# EXTRACTED INFORMATION:

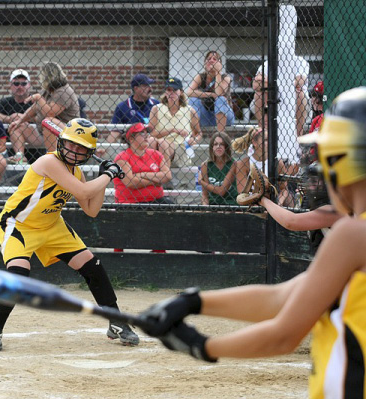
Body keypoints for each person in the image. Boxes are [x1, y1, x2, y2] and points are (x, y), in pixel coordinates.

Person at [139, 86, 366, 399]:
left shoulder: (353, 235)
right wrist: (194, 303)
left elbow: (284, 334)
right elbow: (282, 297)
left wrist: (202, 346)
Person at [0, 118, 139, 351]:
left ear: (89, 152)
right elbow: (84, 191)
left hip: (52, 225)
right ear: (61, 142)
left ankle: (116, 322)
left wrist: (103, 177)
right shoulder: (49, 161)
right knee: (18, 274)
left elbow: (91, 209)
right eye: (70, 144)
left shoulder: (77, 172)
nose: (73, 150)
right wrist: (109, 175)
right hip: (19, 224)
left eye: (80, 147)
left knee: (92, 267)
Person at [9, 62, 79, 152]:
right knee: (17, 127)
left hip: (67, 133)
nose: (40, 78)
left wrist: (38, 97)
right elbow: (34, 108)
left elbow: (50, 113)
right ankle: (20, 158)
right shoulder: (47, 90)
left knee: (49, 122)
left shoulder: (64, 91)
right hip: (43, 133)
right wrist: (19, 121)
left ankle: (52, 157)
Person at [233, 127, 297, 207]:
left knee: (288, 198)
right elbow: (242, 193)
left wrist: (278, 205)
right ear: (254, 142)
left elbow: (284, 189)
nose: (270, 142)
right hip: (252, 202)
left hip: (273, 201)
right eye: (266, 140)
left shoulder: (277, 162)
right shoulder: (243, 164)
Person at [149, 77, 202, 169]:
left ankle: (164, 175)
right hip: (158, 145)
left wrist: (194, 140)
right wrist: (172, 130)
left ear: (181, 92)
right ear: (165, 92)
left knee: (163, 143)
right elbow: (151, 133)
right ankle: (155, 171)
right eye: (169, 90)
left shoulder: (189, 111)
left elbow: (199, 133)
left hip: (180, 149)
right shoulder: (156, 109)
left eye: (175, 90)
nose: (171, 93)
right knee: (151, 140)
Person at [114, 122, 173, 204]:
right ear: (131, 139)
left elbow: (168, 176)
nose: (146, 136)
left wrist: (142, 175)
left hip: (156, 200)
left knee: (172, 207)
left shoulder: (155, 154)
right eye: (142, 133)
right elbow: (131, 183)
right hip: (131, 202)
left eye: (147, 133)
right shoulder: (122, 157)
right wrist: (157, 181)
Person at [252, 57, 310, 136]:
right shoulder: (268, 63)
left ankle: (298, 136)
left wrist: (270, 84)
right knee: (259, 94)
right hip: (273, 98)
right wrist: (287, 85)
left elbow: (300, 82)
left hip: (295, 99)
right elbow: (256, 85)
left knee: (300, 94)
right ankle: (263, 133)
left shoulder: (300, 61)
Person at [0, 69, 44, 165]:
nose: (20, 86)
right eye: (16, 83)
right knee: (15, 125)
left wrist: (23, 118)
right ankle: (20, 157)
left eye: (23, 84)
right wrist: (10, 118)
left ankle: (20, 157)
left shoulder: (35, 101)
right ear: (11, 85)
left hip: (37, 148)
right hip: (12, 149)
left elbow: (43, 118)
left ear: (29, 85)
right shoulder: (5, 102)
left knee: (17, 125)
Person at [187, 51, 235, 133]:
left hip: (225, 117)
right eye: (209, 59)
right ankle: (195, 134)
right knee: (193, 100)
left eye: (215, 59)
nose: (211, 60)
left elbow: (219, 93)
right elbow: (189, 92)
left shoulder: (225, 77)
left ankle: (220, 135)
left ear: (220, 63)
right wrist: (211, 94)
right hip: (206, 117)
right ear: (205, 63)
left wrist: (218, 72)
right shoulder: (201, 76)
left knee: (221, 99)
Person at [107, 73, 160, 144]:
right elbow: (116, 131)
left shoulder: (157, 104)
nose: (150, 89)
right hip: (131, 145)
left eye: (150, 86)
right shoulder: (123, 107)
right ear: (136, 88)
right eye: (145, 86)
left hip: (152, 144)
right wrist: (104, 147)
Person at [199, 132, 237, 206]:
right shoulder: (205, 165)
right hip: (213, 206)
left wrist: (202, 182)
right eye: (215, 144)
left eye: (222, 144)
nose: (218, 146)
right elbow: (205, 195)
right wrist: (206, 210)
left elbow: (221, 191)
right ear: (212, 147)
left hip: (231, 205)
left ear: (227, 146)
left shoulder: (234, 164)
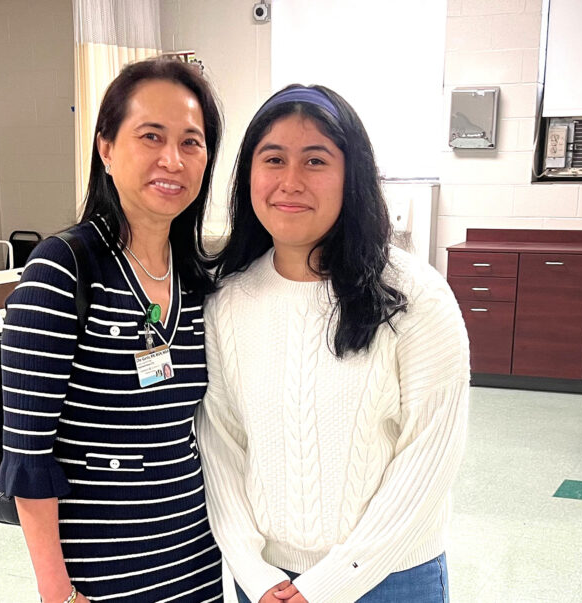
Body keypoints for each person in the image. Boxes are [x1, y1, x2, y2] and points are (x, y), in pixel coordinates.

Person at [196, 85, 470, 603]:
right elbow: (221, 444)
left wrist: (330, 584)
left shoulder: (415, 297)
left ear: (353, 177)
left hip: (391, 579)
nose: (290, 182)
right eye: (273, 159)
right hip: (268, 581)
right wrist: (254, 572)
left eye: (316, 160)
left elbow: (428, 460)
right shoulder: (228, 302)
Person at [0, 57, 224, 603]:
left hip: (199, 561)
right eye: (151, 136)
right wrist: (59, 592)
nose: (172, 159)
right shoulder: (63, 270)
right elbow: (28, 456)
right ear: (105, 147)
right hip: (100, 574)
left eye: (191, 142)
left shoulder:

# AIM OF THE EXERCISE:
An exact copy of the lines above, from the one containing "left elbow: (199, 133)" down to the one containing "right ankle: (195, 134)" and including both, is the whole answer; retype it and nothing else.

# REPLY TO THE EXERCISE:
left elbow: (199, 133)
left hip: (180, 149)
right shoulder: (156, 109)
left eye: (175, 90)
nose: (171, 93)
right knee: (151, 140)
Person at [114, 122, 173, 204]:
right ear: (131, 139)
left elbow: (168, 176)
nose: (146, 136)
left wrist: (142, 175)
left hip: (156, 200)
left knee: (172, 207)
left shoulder: (155, 154)
right eye: (142, 133)
right elbow: (131, 183)
right hip: (131, 202)
left eye: (147, 133)
right shoulder: (122, 157)
right wrist: (157, 181)
Person at [252, 57, 310, 136]:
right shoulder: (268, 63)
left ankle: (298, 136)
left wrist: (270, 84)
right knee: (259, 94)
right hip: (273, 98)
right wrist: (287, 85)
left elbow: (300, 82)
left hip: (295, 99)
right elbow: (256, 85)
left knee: (300, 94)
right ankle: (263, 133)
left shoulder: (300, 61)
Person at [0, 69, 44, 165]:
nose: (20, 86)
right eye: (16, 83)
right knee: (15, 125)
left wrist: (23, 118)
right ankle: (20, 157)
left eye: (23, 84)
right wrist: (10, 118)
left ankle: (20, 157)
left shoulder: (35, 101)
right ear: (11, 85)
left hip: (37, 148)
right hip: (12, 149)
left elbow: (43, 118)
left ear: (29, 85)
right shoulder: (5, 102)
left knee: (17, 125)
Person at [187, 51, 235, 133]:
left hip: (225, 117)
right eye: (209, 59)
right ankle: (195, 134)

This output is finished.